Your instructions: Write out again the entries from the first line to the line that includes "There are three", keeping both of those lines.

Available data:
==============================
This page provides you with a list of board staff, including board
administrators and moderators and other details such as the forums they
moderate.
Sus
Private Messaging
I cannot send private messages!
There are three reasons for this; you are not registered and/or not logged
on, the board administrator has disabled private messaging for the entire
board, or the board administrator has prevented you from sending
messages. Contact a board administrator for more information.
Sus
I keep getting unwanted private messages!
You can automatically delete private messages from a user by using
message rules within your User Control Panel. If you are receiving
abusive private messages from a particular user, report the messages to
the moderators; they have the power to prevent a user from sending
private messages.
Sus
==============================
Answer to this task:
This page provides you with a list of board staff, including board
administrators and moderators and other details such as the forums they
moderate.
Sus
Private Messaging
I cannot send private messages!
There are three reasons for this; you are not registered and/or not logged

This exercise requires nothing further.